Kini, sejak pukul 18.45, Indonesia telah kehilangan seorang tokoh yang besar. Bagi para aktifis pro-demokrasi, Gus Dur adalah benteng pertahanan. Ketika rejim Orde Baru berkuasa, Gus Dur bersama Megawati Soekarnoputri tampil sebagai representasi kelompok elit yang berpihak kepada mereka yang tertindas. Bahkan pada masa itu, duet Gus Dur dan Megawati disetarakan dengan duet Kardinal Sin dan Corazon Aquino yang menggerakkan people power di Filipina untuk meruntuhkan emperium Marcos. Bagi para aktifis, Gus Dur dan Megawati pun menjadi benteng perlindungan (ada juga yang berlindung di bawah naungan Gereja Katolik melalui Romo Sandyawan).

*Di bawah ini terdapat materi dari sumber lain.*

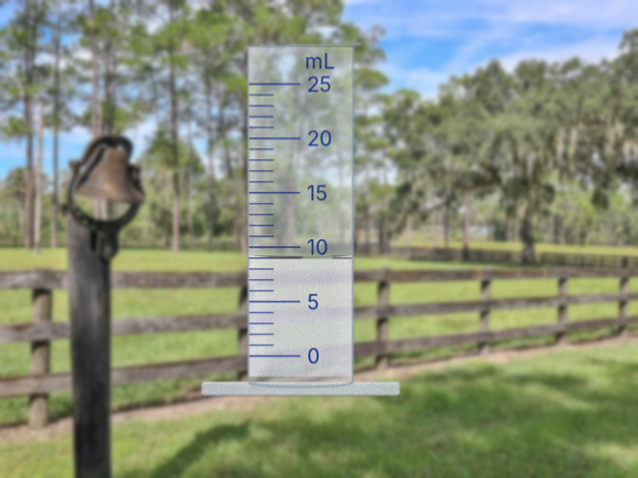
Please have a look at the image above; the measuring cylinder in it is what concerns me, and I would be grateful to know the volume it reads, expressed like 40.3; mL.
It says 9; mL
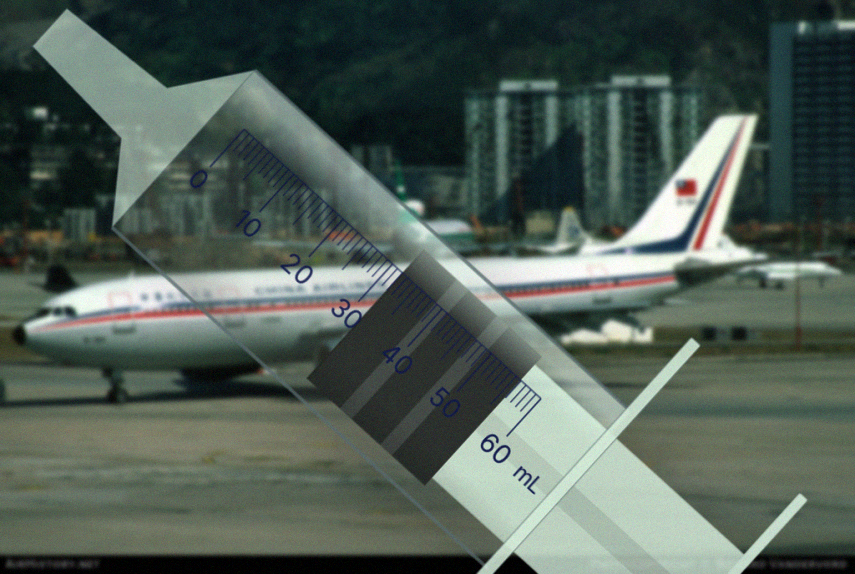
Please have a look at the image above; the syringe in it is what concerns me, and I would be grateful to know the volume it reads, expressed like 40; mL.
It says 32; mL
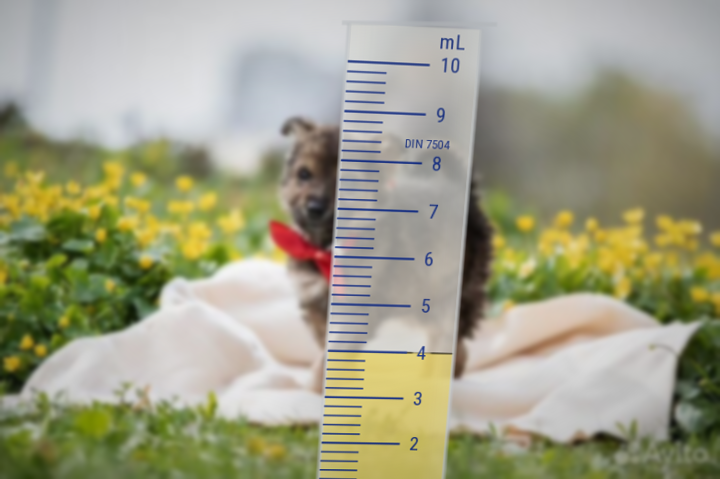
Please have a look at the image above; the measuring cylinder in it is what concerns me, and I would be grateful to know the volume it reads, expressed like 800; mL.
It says 4; mL
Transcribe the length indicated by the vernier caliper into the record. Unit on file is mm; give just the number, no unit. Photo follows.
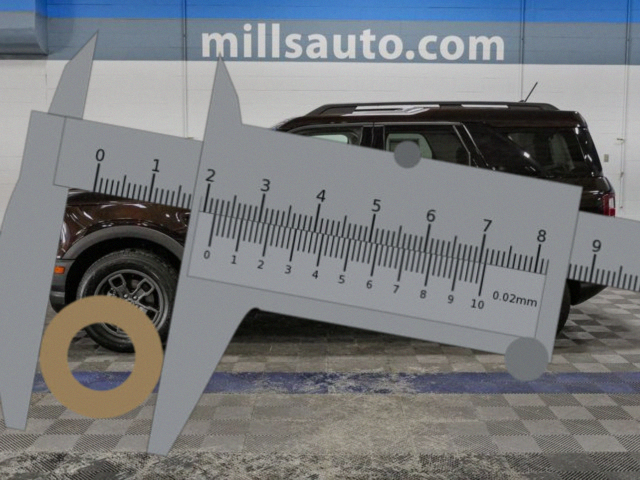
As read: 22.0
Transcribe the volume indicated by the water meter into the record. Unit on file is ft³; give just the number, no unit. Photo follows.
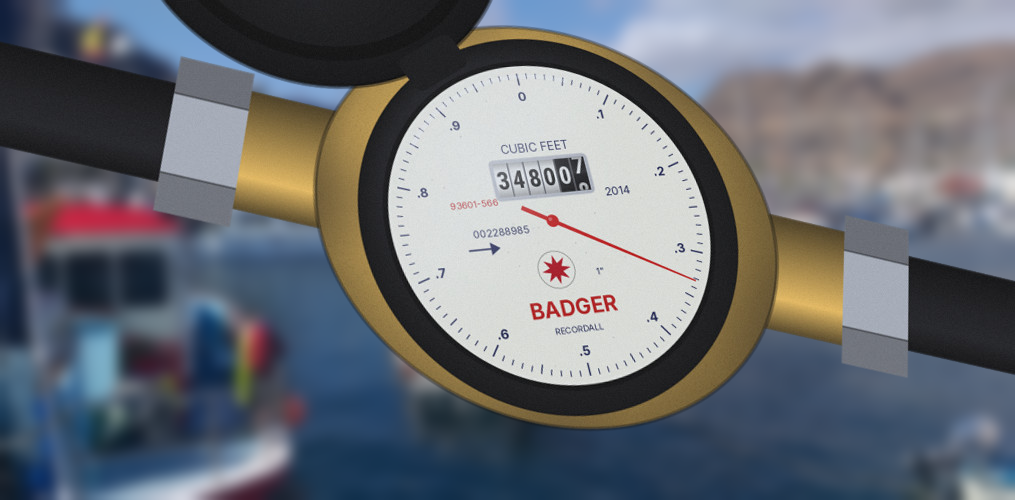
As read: 348007.33
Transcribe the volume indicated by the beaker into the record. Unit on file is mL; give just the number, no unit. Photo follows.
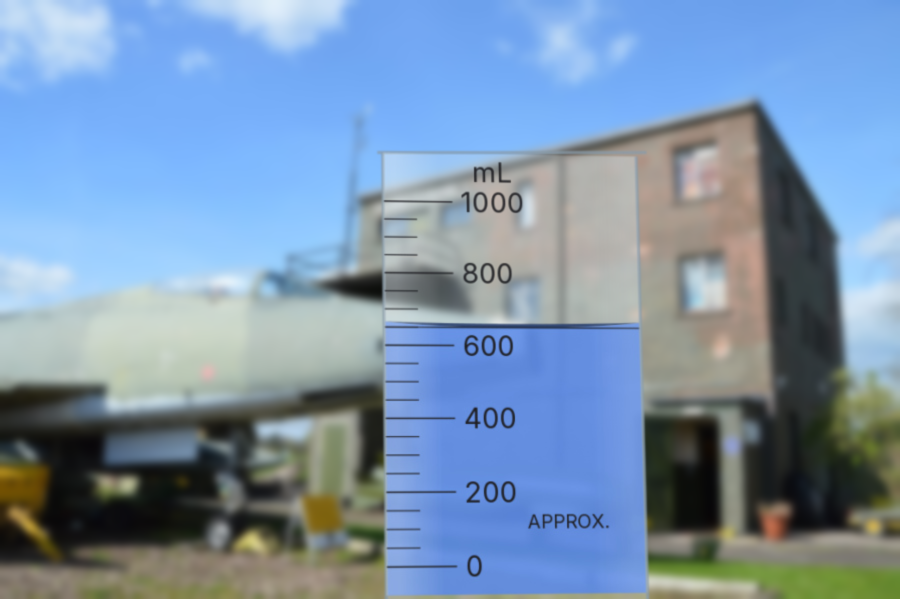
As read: 650
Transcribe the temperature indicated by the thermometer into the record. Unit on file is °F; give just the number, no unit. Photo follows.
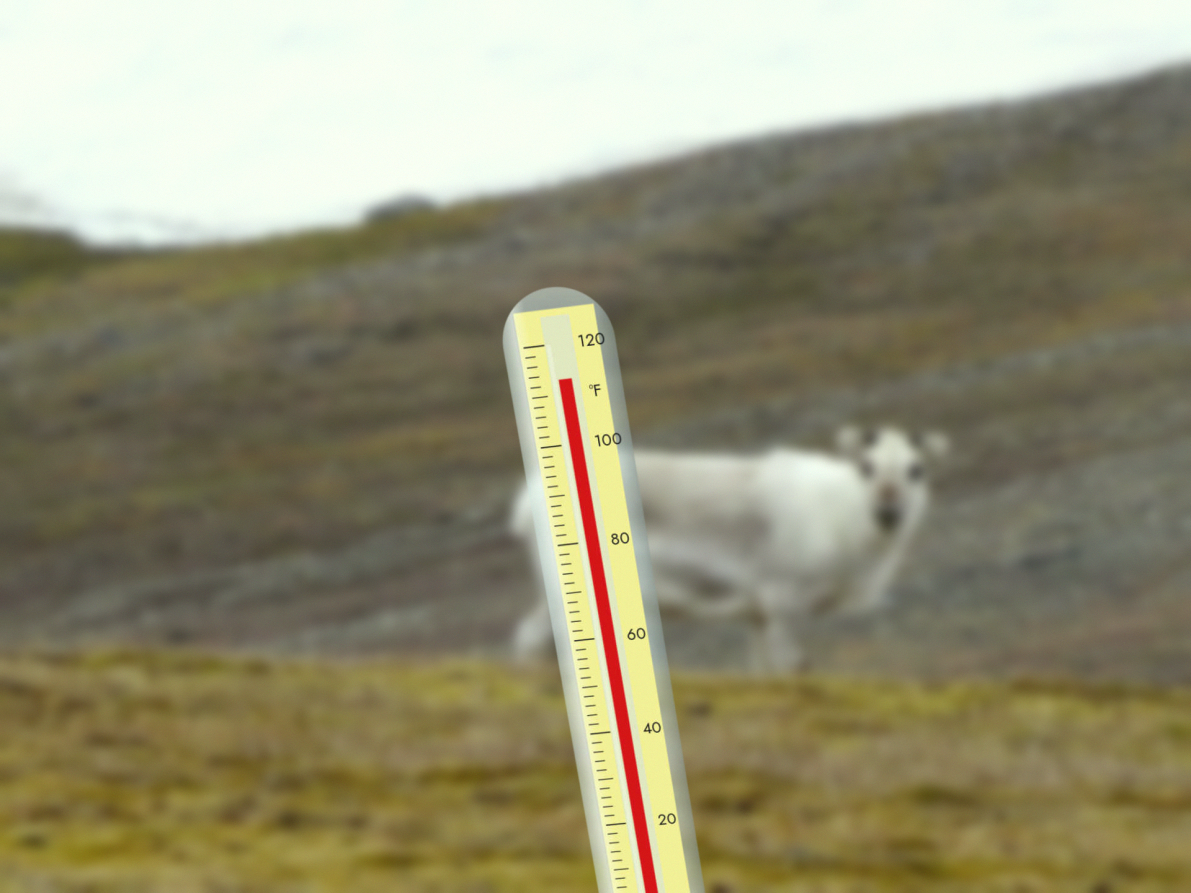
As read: 113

Setahu saya, merujuk pada dunia mitologis pewayangan Jawa, sosok Gus Dur kerap diidentikkan dengan tokoh Semar. Di hadapan kekuasaan, Semar secara bebas menyampaikan kritik melalui guyonan. Suatu kritik yang bersifat tekstual, dalam pengertian mengkritik kebijakan penguasa dalam cerita pewayangan itu sendiri; sekaligus kritik yang bersifat kontekstual, dalam pengertian mengkritik proses politik yang tengah terjadi pada dunia nyata, realitas politik empirik. Dan itulah yang dilakukan Gus Dur saat berhadapan dengan kekuasaan, melontarkan kritik demi membela mereka yang tertindas oleh penyelenggaraan kekuasaan yang semena-mena.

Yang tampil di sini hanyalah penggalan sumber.